* _Document extract_

+ + + + +

Revenue, before fuel surcharge, increased 5.8% to $601.4 million for 2007, up from $568.4 million in 2006.  The increase is primarily due to the opening of eight brokerage branches and four asset-based service centers in 2007. Our average tractor fleet increased 9.7% to 3,780 tractors in 2007, from 3,446 tractors in 2006. The industry wide supply of truckload equipment outpaced demand throughout 2007, and resulted in lower equipment utilization.  Declines in both revenue per mile and miles per tractor contributed to a 5.6% decline in average freight revenue per tractor per week, to $2,922 per tractor in 2007, from $3,094 per tractor in 2006. In the fourth quarter of 2007, we reduced our tractor fleet by approximately 100 tractors from the third quarter of 2007.  We ended 2007 with 3,758 tractors, an increase of 97 tractors from 2006.

Salaries, wages and benefits expense remained relatively constant as a percentage of revenue, before fuel surcharge, at 33.6% in 2007 compared to 33.7% in 2006.  We record accruals for workers’ compensation benefits as a component of our claims accrual, and the related expense is reflected in salaries, wages and benefits in our consolidated statements of income.  

Fuel expense, net of fuel surcharge, as a percentage of revenue, before fuel surcharge, increased to 12.8% in 2007, from 12.2% in 2006. The increase in fuel expense is due to the combination of rising fuel costs and fuel mileage degradation caused by the use of ultra-low sulfur diesel fuel.  The U.S. National average of diesel fuel price increased approximately $0.13 per gallon in 2007 from 2006. We maintain a fuel surcharge program to assist us in recovering a portion of increased fuel costs.  We were able to off-set a portion of the rising fuel cost due to improvements in fuel surcharge revenue.  For the year ended December 31, 2007, fuel surcharge was $112.2 million, compared to $96.0 million for the same period in 2006.

+ + + + +

* _Data provided_
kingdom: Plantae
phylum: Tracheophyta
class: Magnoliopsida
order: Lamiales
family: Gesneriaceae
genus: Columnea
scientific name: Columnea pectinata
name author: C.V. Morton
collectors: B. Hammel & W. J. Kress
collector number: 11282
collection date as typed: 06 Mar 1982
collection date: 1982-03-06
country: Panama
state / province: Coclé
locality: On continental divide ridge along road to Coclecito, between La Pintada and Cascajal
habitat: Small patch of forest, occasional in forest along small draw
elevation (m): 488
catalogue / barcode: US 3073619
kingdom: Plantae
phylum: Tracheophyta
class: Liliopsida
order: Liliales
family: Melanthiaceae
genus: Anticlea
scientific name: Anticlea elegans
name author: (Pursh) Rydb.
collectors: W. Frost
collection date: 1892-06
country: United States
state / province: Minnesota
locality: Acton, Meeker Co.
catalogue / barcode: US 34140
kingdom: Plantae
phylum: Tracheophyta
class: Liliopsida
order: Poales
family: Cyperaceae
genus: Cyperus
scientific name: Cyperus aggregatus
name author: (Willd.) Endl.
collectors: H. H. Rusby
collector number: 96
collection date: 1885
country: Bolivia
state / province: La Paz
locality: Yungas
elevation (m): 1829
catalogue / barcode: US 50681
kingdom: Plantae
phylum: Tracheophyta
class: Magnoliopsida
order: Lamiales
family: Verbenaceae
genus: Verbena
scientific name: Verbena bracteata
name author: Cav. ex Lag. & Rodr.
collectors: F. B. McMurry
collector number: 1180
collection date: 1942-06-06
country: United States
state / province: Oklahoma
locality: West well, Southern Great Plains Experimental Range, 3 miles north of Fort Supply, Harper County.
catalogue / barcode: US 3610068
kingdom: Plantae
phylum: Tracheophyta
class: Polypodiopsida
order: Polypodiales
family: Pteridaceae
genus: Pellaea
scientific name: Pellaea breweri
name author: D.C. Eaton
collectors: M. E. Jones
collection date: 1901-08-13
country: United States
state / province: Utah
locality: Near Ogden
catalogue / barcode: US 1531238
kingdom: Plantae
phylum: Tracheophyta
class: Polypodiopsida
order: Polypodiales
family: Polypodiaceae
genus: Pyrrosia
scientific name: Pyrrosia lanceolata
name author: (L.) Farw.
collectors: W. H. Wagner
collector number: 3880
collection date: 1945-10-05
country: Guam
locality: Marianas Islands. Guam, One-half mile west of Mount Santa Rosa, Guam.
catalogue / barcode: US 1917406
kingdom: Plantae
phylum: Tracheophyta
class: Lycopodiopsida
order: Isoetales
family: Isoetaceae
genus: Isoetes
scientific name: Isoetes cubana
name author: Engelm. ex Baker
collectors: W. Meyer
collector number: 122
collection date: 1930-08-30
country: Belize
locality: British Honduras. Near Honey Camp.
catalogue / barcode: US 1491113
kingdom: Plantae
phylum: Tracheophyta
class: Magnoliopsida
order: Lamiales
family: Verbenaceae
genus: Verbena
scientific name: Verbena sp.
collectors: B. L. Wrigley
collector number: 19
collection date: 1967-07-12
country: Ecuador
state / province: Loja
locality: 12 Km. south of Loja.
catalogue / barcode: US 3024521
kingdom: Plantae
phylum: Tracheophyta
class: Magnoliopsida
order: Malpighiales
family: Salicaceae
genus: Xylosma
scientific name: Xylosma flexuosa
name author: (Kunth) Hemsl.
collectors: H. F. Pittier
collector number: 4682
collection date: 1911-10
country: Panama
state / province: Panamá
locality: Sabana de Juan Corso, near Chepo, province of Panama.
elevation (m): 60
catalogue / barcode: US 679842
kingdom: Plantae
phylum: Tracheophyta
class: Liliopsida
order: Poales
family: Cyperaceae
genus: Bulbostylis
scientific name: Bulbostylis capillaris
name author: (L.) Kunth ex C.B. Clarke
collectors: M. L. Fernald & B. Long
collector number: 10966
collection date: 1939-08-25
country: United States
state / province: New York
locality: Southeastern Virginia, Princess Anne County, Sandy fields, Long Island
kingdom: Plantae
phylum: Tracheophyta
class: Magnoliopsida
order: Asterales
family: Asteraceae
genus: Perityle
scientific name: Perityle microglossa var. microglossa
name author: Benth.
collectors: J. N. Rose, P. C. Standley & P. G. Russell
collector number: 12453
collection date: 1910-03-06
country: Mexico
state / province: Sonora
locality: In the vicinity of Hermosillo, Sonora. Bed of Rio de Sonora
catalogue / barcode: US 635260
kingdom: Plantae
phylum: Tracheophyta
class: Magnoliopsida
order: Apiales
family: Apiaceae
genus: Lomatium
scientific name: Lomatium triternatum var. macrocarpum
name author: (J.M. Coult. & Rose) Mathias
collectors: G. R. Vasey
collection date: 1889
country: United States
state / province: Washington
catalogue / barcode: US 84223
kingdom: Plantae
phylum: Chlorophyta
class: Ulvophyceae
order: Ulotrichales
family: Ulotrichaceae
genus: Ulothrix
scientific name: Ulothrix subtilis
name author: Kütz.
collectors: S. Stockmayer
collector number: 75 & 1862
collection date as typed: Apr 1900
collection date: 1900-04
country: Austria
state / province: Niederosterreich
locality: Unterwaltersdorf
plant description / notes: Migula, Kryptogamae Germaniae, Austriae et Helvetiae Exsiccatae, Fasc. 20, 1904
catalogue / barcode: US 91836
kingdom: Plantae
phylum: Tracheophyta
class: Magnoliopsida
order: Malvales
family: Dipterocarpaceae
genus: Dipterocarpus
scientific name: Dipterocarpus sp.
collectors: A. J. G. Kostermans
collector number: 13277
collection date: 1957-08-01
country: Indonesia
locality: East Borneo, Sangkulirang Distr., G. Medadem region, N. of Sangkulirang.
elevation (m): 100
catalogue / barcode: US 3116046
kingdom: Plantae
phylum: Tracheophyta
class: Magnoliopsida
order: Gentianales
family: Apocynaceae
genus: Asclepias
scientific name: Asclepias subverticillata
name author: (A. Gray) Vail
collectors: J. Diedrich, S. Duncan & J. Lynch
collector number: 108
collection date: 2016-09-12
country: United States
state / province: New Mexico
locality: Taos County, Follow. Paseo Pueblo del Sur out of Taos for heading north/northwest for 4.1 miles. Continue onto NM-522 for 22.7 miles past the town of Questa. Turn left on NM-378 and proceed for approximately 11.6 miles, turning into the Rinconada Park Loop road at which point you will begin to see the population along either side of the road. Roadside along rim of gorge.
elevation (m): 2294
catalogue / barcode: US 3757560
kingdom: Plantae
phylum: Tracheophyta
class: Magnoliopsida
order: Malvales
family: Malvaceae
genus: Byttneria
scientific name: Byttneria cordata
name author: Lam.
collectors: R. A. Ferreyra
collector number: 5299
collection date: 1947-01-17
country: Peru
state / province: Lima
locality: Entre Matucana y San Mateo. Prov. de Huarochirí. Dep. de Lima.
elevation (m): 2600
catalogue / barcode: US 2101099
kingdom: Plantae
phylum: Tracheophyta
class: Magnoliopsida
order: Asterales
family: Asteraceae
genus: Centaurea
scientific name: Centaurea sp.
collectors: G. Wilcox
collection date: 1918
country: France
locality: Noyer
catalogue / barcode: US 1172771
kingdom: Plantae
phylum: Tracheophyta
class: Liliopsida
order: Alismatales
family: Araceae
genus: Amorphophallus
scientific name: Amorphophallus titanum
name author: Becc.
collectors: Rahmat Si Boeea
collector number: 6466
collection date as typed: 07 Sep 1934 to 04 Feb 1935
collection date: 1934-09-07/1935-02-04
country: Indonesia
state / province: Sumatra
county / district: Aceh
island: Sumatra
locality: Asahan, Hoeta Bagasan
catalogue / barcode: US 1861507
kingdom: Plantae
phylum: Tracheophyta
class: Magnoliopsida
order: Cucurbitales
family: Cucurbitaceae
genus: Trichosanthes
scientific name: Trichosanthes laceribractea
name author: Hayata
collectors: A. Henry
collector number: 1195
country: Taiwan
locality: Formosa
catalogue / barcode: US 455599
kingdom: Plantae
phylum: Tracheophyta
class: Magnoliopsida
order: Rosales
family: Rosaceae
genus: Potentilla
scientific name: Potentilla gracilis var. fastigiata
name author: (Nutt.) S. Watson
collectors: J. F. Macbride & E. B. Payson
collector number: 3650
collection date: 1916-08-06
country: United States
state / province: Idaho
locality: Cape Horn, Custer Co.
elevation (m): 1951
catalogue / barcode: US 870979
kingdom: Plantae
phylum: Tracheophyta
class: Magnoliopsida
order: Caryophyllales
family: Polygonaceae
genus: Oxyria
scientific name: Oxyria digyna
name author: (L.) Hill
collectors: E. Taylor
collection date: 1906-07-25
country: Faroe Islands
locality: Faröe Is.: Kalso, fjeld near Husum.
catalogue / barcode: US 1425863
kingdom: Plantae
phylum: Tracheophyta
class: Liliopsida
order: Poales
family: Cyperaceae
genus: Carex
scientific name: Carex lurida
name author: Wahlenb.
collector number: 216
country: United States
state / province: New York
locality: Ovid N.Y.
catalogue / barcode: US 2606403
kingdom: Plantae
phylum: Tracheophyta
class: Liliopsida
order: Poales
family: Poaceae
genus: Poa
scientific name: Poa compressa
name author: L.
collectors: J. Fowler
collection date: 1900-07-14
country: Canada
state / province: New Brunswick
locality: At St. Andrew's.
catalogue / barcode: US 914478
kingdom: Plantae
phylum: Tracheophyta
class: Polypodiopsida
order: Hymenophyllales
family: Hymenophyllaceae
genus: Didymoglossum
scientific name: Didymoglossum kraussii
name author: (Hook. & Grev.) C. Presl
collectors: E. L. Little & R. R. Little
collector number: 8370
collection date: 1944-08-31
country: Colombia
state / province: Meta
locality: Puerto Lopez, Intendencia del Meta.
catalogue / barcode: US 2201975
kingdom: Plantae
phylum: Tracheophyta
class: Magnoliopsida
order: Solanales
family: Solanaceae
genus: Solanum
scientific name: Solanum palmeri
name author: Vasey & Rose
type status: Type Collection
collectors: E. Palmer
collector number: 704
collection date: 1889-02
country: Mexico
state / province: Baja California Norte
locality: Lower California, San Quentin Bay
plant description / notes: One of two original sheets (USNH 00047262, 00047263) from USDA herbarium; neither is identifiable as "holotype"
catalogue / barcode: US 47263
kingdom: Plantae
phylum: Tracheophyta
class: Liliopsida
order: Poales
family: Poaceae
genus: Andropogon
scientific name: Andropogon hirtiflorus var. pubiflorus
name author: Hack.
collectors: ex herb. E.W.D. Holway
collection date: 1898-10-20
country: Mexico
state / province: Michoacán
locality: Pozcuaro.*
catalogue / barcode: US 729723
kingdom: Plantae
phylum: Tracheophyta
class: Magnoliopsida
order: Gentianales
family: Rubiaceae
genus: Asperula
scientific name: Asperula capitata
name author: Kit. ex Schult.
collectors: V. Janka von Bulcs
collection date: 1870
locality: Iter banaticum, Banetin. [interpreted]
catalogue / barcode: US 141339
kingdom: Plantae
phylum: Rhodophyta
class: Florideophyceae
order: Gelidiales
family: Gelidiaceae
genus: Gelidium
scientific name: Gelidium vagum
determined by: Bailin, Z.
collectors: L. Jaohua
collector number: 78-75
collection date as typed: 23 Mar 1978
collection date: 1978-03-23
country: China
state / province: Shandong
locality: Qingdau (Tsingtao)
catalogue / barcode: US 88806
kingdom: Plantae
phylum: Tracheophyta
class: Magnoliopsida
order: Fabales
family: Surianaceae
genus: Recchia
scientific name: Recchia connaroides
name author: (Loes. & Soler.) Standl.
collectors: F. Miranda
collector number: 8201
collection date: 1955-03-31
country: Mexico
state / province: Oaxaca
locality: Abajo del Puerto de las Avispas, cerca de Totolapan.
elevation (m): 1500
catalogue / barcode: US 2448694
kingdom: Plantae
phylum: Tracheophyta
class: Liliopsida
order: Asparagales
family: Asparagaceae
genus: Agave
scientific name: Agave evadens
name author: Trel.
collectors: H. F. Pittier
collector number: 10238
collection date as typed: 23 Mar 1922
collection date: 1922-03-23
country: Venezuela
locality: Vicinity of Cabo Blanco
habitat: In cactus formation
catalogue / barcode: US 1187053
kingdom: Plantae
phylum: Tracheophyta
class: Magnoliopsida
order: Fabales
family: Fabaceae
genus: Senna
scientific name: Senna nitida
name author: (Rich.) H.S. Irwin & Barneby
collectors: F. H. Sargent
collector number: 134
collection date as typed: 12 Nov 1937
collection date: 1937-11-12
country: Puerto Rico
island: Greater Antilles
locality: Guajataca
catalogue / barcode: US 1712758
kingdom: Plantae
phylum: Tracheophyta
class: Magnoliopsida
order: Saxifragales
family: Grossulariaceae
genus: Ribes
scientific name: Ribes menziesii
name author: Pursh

+ + + + +

* _Tasks and exercises_
• A. List every percentage figure that appears in the 2007 operating results excerpt.
• B. Condense the paragraph of the 2007 operating results excerpt that begins "Fuel expense, net of fuel surcharge" into a short bulleted list that keeps its main facts.

* _Solutions to the tasks_
• A. 5.8%, 9.7%, 5.6%, 33.6%, 33.7%, 12.8%, 12.2%

• B.
- Fuel expense, net of fuel surcharge, rose to 12.8% of revenue (before fuel surcharge) in 2007, up from 12.2% in 2006.
- Causes: rising fuel costs and worse fuel mileage from using ultra-low sulfur diesel.
- The U.S. national average diesel price rose about $0.13 per gallon from 2006 to 2007.
- A fuel surcharge program helps recover part of the higher costs, and improved surcharge revenue offset some of the increase.
- Fuel surcharge was $112.2 million in 2007, compared with $96.0 million in 2006.